Misi utama dari kegiatan ini ialah membuat hubungan yang lebih personal kepada calon konsumen. Cara paling mudah memvalidasi ialah membayangkan saat diri kita menjadi konsumen, informasi seperti apa yang lebih suka diterima ketika mendapati penawaran sebuah produk baru.

Cara di atas adalah dasar dari otomasi pemasaran, untuk memungkinkan pemasaran menargetkan kontak yang relevan dan mengirimkan konten yang didasarkan pada perilaku mereka. Jadi otomasi pemasaran adalah tentang membina konsumen, bukan secara “kasar” melakukan penjualan.

Menyiapkan otomasi pemasaran

Memahami siapa saja yang ada di basis data kontak juga menjadi salah satu tantangan para pemasar. Di startup biasanya kontak-kontan tersebut berbaur, dikumpulkan dari berbagai macam sumber. Tidak ada cara yang paling efektif untuk memulai selain mengelompokkan sesuai karakteristik tertentu. Secara lebih mendalam, pemasar masih harus mengelompokkan segmentasi pelanggan, umumnya didasarkan pada persona dan lifecycle.

Persona didefinisikan untuk mencari tahu perbedaan antar kelompok konsumen tersebut. Umumnya didapat melalui kegiatan pemasaran atau penjualan. Persona biasanya mendefinisikan seperti lanskap industri, ukuran perusahaan, lokasi dan detail lainnya. Sedangkan lifecycle mengacu pada proses pembelian yang dilakukan oleh konsumen tersebut. Proses ini baru tahapan paling awal untuk otomasi pemasaran.

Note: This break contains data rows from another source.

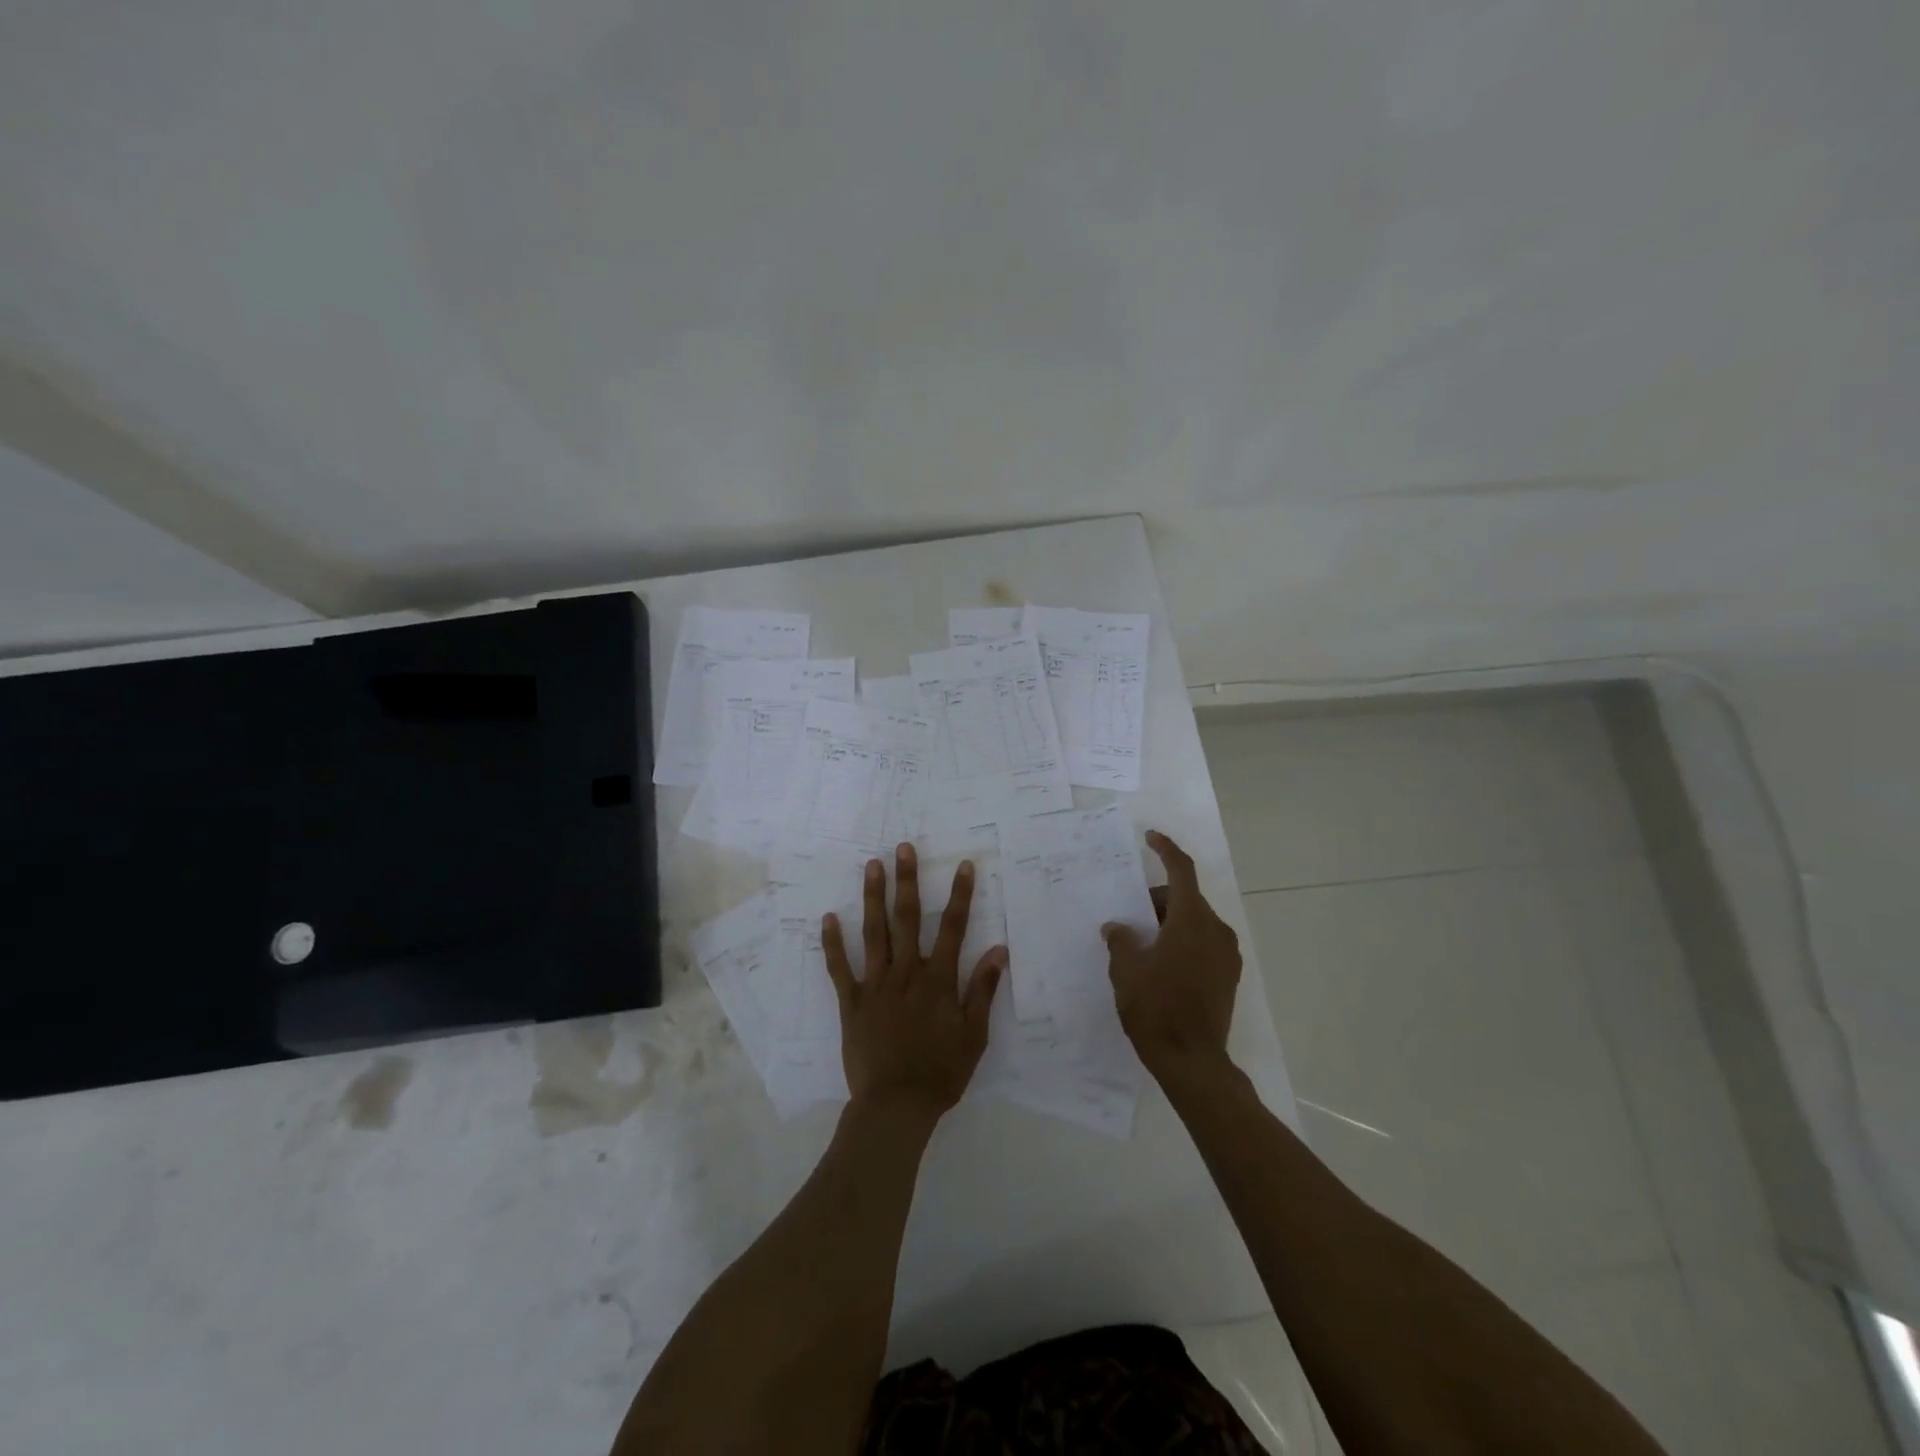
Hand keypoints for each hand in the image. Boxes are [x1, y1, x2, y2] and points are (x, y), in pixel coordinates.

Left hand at [822, 843, 1005, 1120]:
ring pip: (874, 933)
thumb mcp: (974, 1035)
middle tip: (904, 848)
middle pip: (907, 919)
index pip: (952, 928)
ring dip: (873, 898)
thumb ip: (984, 990)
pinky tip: (828, 918)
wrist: (896, 1106)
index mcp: (938, 980)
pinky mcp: (851, 1002)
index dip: (960, 895)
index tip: (963, 865)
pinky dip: (832, 943)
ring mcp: (875, 985)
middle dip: (907, 881)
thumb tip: (999, 950)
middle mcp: (906, 973)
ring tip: (872, 866)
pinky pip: (840, 968)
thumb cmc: (941, 1073)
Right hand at [1103, 830, 1240, 1082]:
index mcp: (1191, 921)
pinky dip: (1181, 941)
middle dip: (1157, 900)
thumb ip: (1121, 940)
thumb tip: (1117, 928)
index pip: (1181, 871)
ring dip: (1169, 922)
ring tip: (1140, 943)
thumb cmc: (1156, 1009)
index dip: (1166, 850)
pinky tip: (1159, 963)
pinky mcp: (1228, 977)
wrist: (1194, 1063)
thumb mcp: (1127, 971)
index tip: (1150, 838)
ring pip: (1195, 922)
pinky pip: (1203, 943)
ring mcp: (1227, 955)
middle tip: (1129, 916)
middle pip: (1186, 899)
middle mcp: (1216, 931)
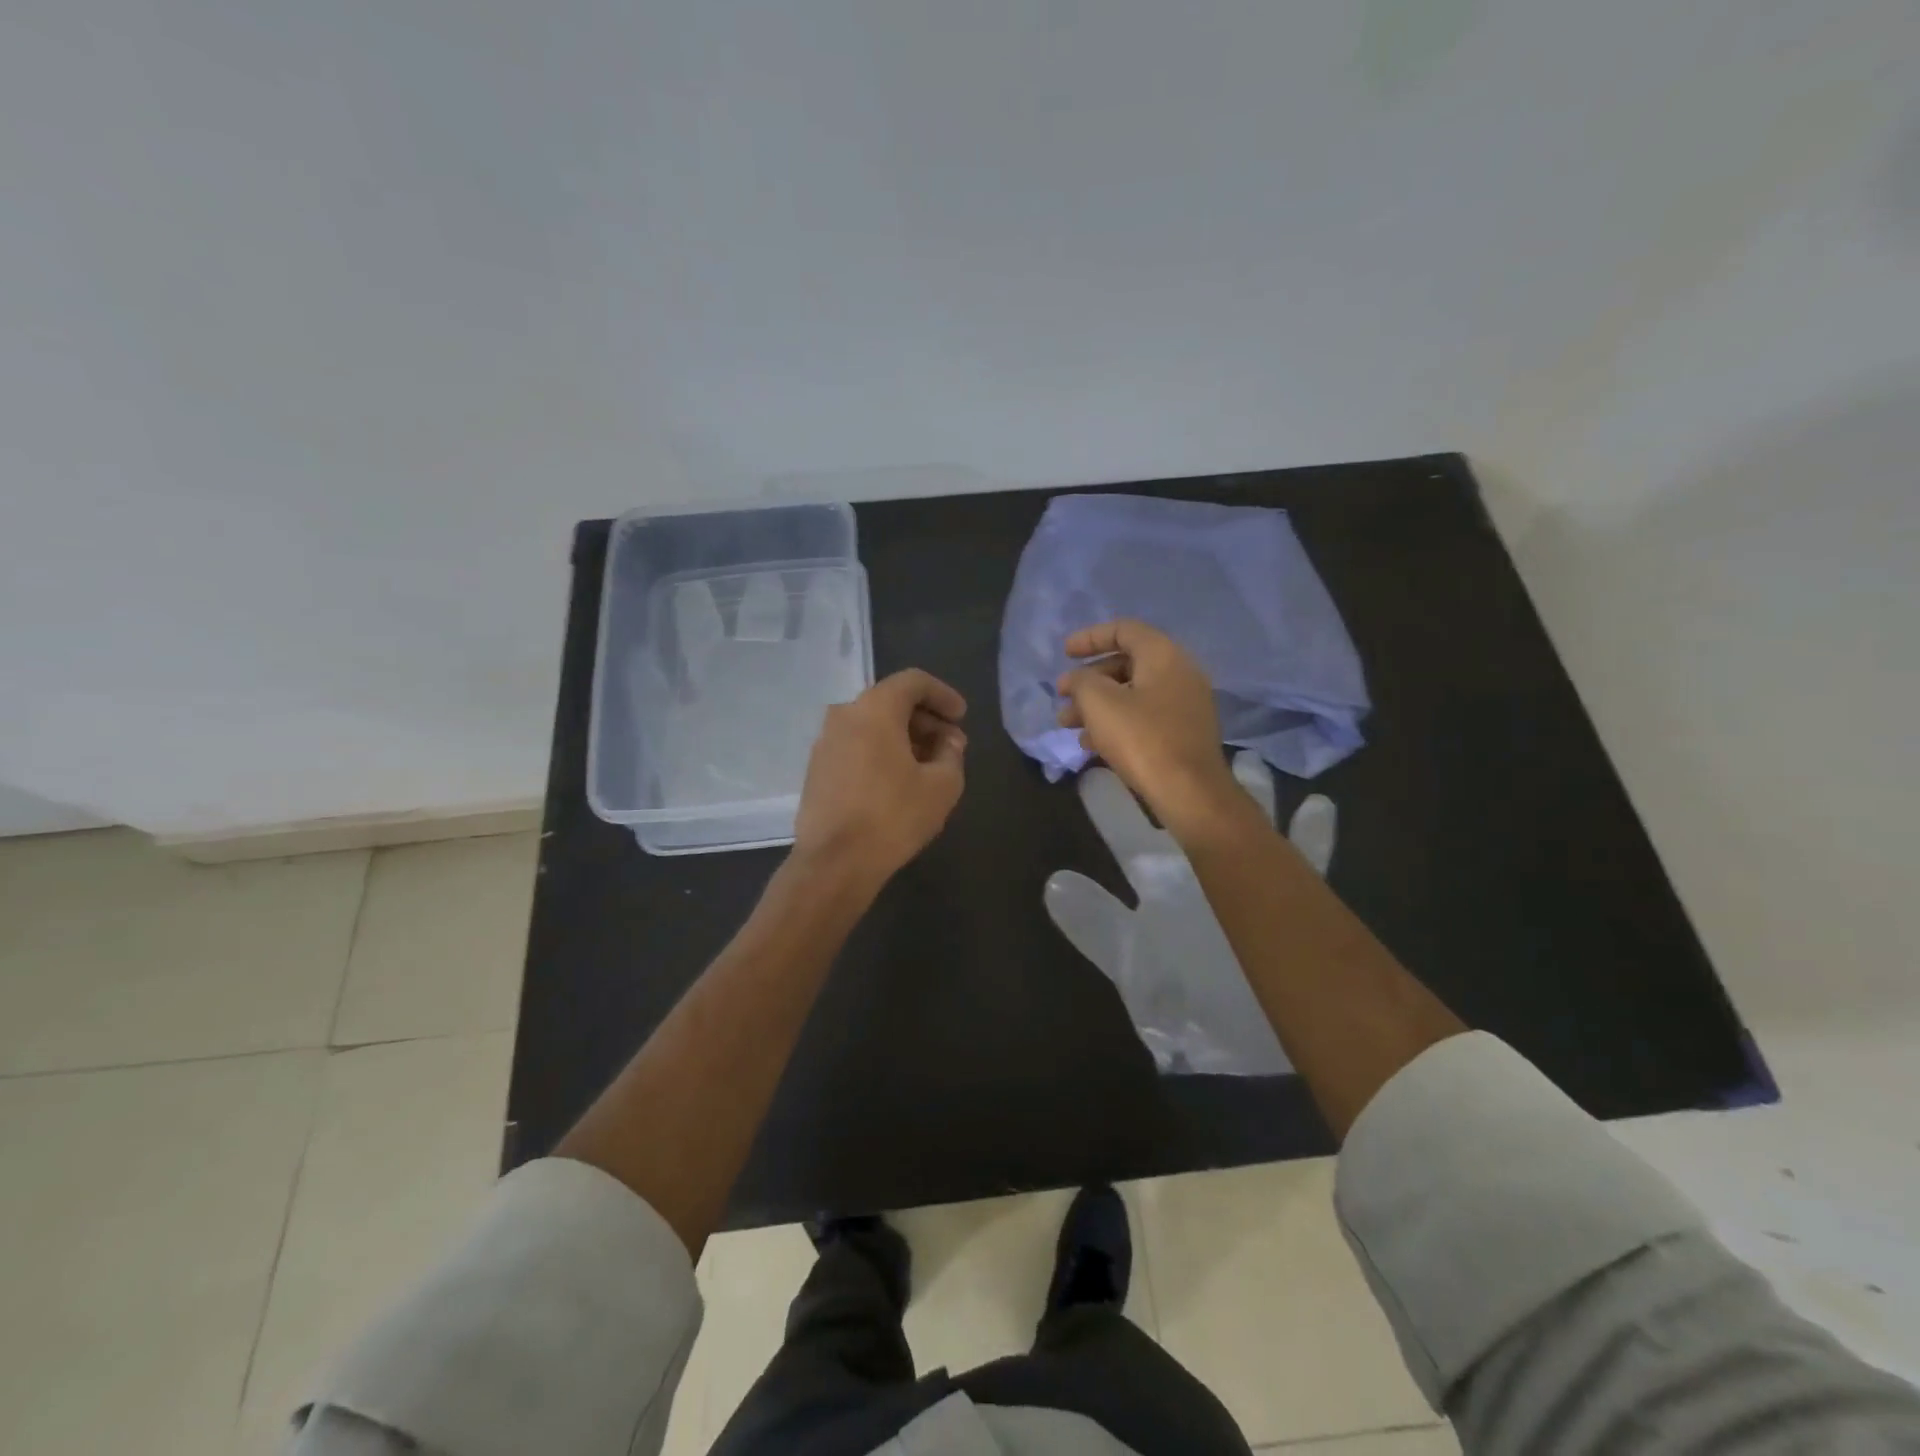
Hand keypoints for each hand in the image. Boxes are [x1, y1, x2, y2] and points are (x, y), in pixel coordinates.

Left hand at [793, 669, 967, 889]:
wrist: (834, 862)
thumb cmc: (893, 816)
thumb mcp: (942, 786)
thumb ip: (951, 754)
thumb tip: (947, 742)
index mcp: (874, 709)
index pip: (913, 682)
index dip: (943, 695)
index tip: (961, 717)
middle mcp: (844, 715)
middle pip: (891, 702)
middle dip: (926, 720)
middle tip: (951, 746)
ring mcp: (825, 743)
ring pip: (872, 725)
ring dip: (904, 738)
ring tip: (929, 765)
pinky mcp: (817, 769)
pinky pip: (856, 746)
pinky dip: (881, 752)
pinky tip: (899, 780)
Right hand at [1056, 619, 1242, 841]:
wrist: (1189, 792)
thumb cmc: (1141, 738)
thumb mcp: (1099, 703)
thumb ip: (1082, 680)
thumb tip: (1078, 678)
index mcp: (1163, 655)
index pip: (1124, 630)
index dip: (1090, 637)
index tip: (1064, 653)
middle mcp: (1179, 672)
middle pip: (1126, 663)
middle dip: (1089, 679)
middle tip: (1062, 696)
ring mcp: (1185, 704)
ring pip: (1132, 694)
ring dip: (1097, 705)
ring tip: (1067, 725)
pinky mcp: (1183, 733)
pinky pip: (1144, 716)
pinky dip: (1116, 722)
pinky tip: (1091, 744)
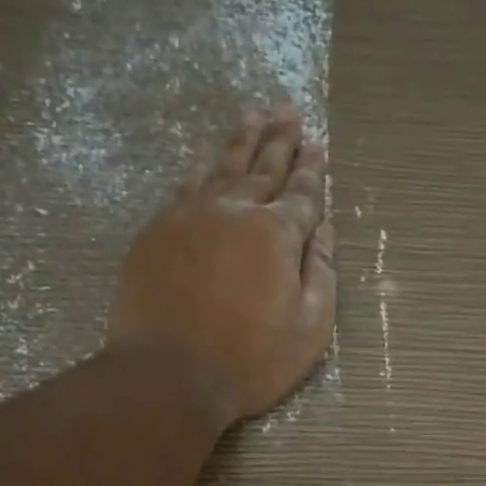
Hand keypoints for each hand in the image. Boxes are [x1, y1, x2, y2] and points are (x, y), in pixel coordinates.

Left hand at [107, 103, 336, 421]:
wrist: (170, 374)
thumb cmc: (250, 362)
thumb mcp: (308, 331)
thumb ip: (322, 276)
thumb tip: (326, 231)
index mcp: (277, 234)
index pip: (301, 194)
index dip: (312, 171)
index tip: (319, 146)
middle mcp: (234, 210)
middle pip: (262, 167)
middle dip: (280, 139)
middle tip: (290, 112)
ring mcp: (191, 215)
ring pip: (222, 165)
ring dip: (242, 139)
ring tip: (255, 116)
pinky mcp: (158, 230)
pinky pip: (187, 184)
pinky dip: (204, 165)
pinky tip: (210, 158)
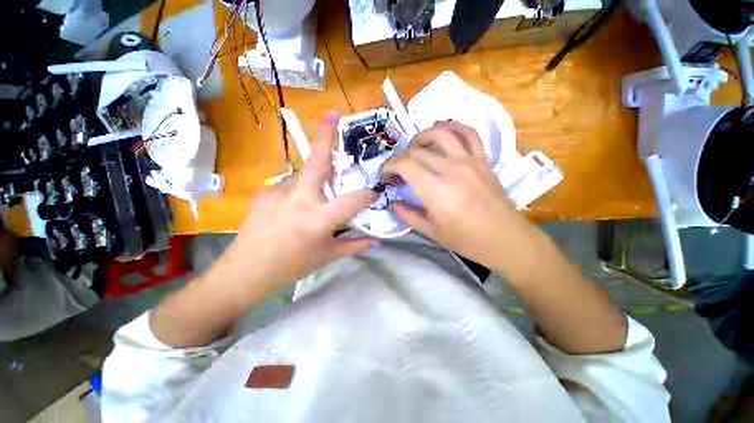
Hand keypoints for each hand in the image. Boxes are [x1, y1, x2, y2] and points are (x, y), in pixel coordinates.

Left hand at [214, 113, 378, 294]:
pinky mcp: (264, 191)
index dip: (367, 195)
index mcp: (318, 219)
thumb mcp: (328, 255)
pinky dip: (298, 191)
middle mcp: (299, 199)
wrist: (245, 271)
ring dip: (315, 181)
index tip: (375, 192)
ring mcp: (278, 191)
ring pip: (304, 175)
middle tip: (334, 113)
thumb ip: (356, 245)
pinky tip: (292, 209)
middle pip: (316, 161)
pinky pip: (290, 185)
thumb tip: (379, 242)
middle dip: (326, 135)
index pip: (352, 200)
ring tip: (312, 202)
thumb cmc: (292, 265)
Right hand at [384, 121, 532, 268]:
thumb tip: (391, 203)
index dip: (389, 166)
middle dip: (401, 157)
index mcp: (434, 189)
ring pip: (440, 134)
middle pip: (417, 150)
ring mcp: (469, 161)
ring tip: (415, 147)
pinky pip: (469, 134)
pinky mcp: (482, 159)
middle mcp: (450, 168)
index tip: (385, 175)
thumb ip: (407, 215)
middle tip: (397, 170)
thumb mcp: (430, 231)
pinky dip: (453, 127)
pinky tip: (443, 131)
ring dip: (422, 137)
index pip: (405, 164)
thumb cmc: (465, 239)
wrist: (505, 238)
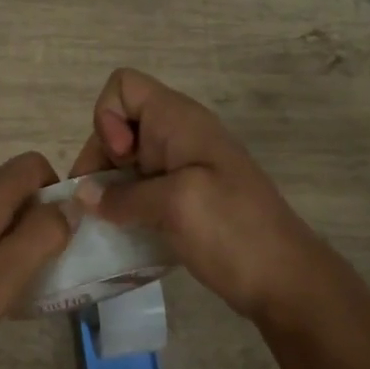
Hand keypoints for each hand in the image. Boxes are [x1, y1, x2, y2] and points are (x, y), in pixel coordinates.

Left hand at [0, 152, 71, 368]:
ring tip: (12, 284)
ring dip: (11, 238)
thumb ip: (42, 235)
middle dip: (36, 219)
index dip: (57, 193)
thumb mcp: (2, 275)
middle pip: (13, 186)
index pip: (34, 165)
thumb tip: (70, 204)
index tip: (61, 237)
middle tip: (42, 268)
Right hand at [69, 68, 336, 324]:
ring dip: (108, 190)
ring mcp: (181, 170)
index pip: (123, 87)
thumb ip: (123, 196)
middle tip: (97, 206)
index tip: (120, 160)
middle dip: (99, 162)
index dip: (107, 119)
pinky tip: (121, 236)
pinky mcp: (183, 201)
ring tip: (103, 226)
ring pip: (125, 163)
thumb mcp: (175, 205)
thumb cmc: (232, 230)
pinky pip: (140, 191)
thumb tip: (83, 197)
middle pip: (117, 128)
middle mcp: (176, 137)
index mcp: (178, 121)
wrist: (285, 281)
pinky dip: (125, 208)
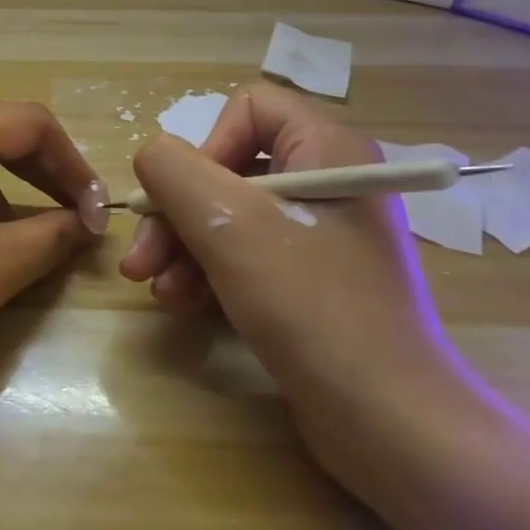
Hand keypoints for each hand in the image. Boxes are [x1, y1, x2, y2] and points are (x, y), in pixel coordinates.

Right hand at [120, 85, 470, 469]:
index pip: (249, 107)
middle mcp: (327, 181)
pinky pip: (244, 254)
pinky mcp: (311, 280)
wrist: (389, 422)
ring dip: (182, 248)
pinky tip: (183, 304)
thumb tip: (152, 156)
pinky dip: (208, 273)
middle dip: (176, 213)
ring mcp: (321, 234)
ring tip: (158, 291)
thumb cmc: (311, 306)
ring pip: (227, 215)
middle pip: (227, 168)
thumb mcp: (229, 225)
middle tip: (140, 261)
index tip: (183, 199)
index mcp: (328, 149)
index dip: (205, 146)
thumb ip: (174, 170)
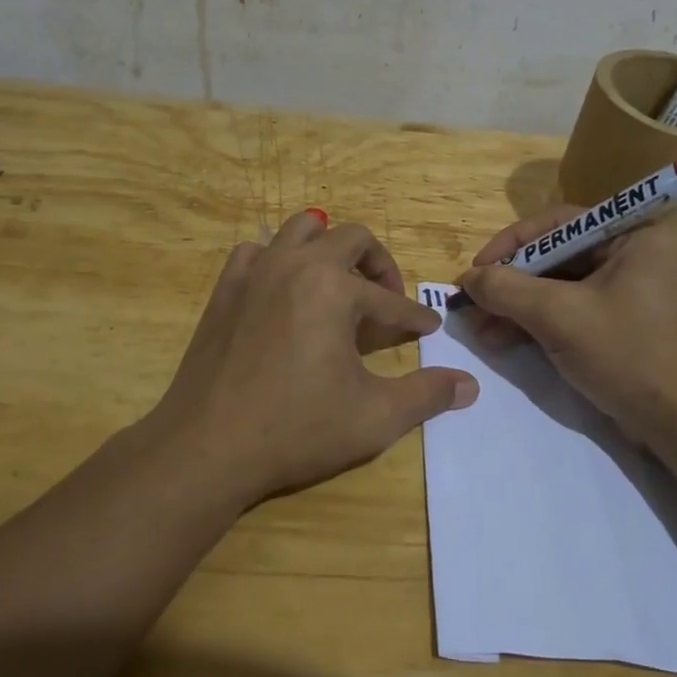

Setelah mendapatkan pengelompokan basis data kontak, ada beberapa hal yang bisa dilakukan. Pertama ialah melakukan “target email content“, mengirimkan masing-masing segmen pelanggan dengan konten email menarik. Beberapa yang disarankan adalah tulisan blog yang relevan, tawaran yang menitikberatkan pada permasalahan konsumen, hingga tawaran konsultasi gratis. Kedua dapat melakukan “target website content“, menggiring calon konsumen ke situs dengan iming-iming konten, misalnya sumber daya berupa white paper atau kebutuhan promosi lain.

Rangkaian proses otomasi pemasaran dan kanalnya / HubSpot
Rangkaian proses otomasi pemasaran dan kanalnya / HubSpot

Dari dua kegiatan di atas, didapatkan interaksi, selanjutnya untuk mengajak target prospektif mendalami potensi penggunaan produk lakukan kampanye yang melibatkan mereka secara lebih dalam. Salah satu cara efektif yang bisa dilakukan saat ini ialah dengan menyelenggarakan webinar – sesi online untuk melakukan konsultasi, presentasi, dan demonstrasi produk. Atau bahkan adakan acara pertemuan langsung dengan calon konsumen prospektif tadi melakukan berbagai kampanye yang sekiranya juga memberikan manfaat berupa pengetahuan secara umum dan produk.

Proses otomasi pemasaran akan terjadi di sini. Sehingga prosesnya dapat disimpulkan: menggiring target dengan cara yang tepat, lalu membawanya lebih dalam memahami tentang produk atau layanan yang ingin dijual. Semuanya dilakukan secara kolektif, namun tidak menutup kemungkinan harus ada follow up berupa marketing 1-to-1 untuk kebutuhan khusus.